◆ JOB ITEM: Give the records again in full, exactly as they appear, but without the pictures.

[Data records]
========================

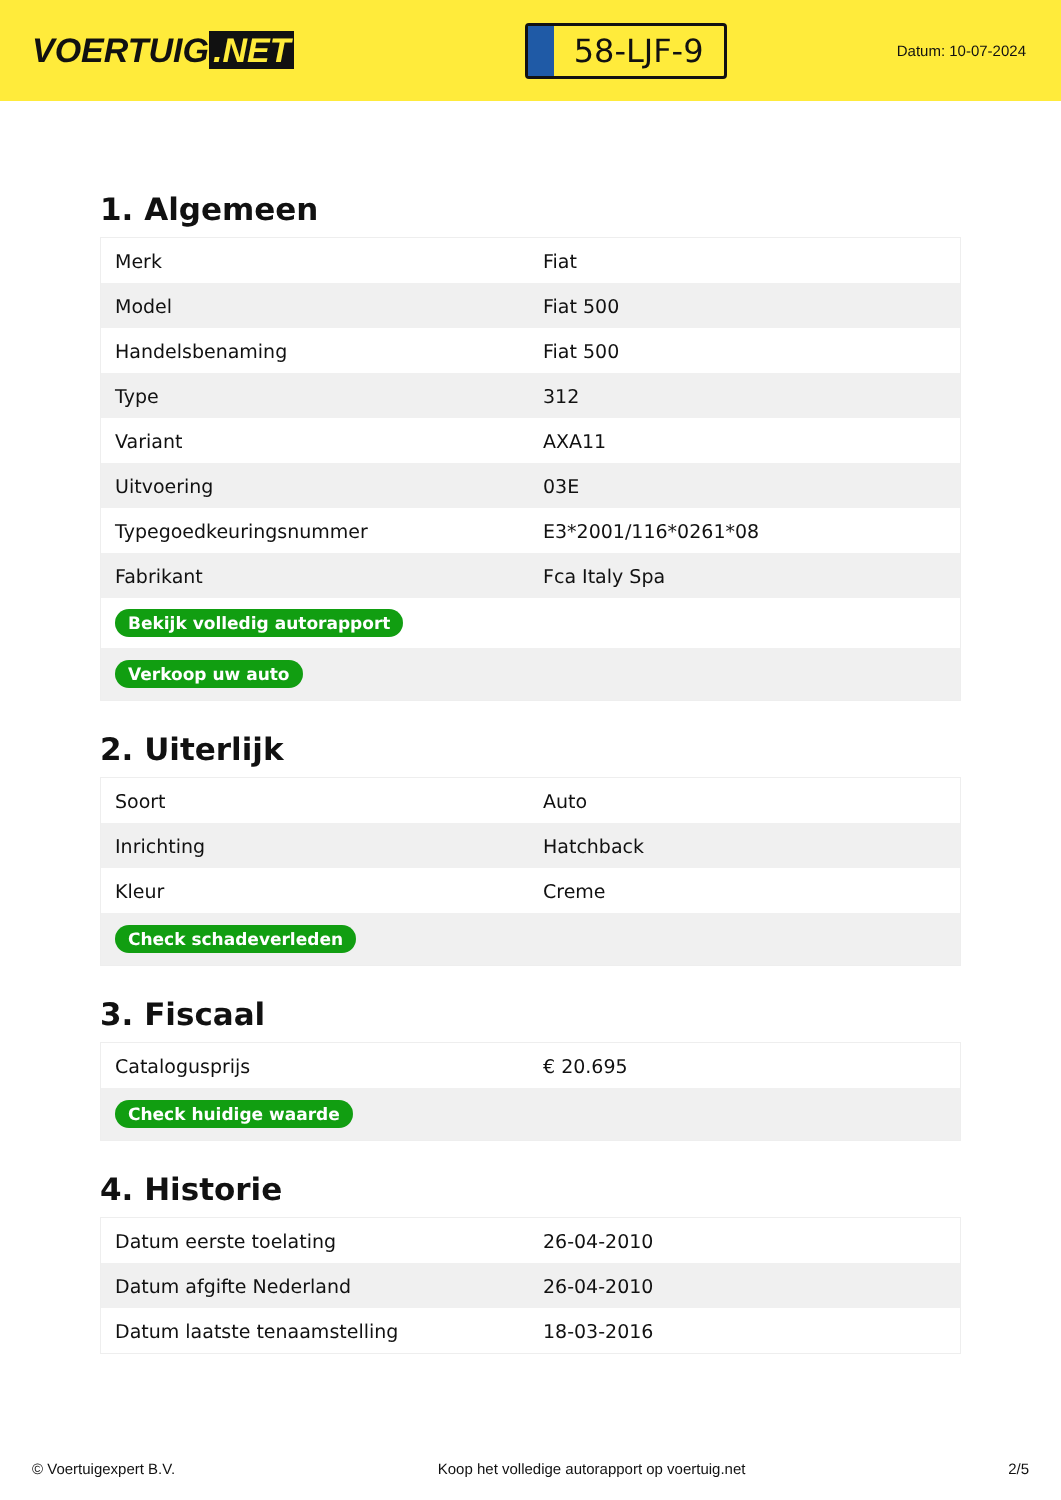VOERTUIG.NET
58-LJF-9
Datum: 10-07-2024
1. Algemeen
| Merk | Fiat |
| Model | Fiat 500 |
| Handelsbenaming | Fiat 500 |
| Type | 312 |
| Variant | AXA11 |
| Uitvoering | 03E |
| Typegoedkeuringsnummer | E3*2001/116*0261*08 |
| Fabrikant | Fca Italy Spa |
| Bekijk volledig autorapport | |
| Verkoop uw auto | |
2. Uiterlijk
| Soort | Auto |
| Inrichting | Hatchback |
| Kleur | Creme |
| Check schadeverleden | |
3. Fiscaal
| Catalogusprijs | € 20.695 |
| Check huidige waarde | |
4. Historie
| Datum eerste toelating | 26-04-2010 |
| Datum afgifte Nederland | 26-04-2010 |
| Datum laatste tenaamstelling | 18-03-2016 |
© Voertuigexpert B.V. Koop het volledige autorapport op voertuig.net 2/5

========================

◆ ANSWER TO THE PROBLEM:
VOERTUIG.NET
58-LJF-9
Datum: 10-07-2024
1. Algemeen
| Merk | Fiat |
| Model | Fiat 500 |
| Handelsbenaming | Fiat 500 |
| Type | 312 |
| Variant | AXA11 |
| Uitvoering | 03E |
| Typegoedkeuringsnummer | E3*2001/116*0261*08 |
| Fabrikant | Fca Italy Spa |
| Bekijk volledig autorapport | |
| Verkoop uw auto | |
2. Uiterlijk
| Soort | Auto |
| Inrichting | Hatchback |
| Kleur | Creme |
| Check schadeverleden | |
3. Fiscaal
| Catalogusprijs | € 20.695 |
| Check huidige waarde | |
4. Historie
| Datum eerste toelating | 26-04-2010 |
| Datum afgifte Nederland | 26-04-2010 |
| Datum laatste tenaamstelling | 18-03-2016 |
© Voertuigexpert B.V. Koop het volledige autorapport op voertuig.net 2/5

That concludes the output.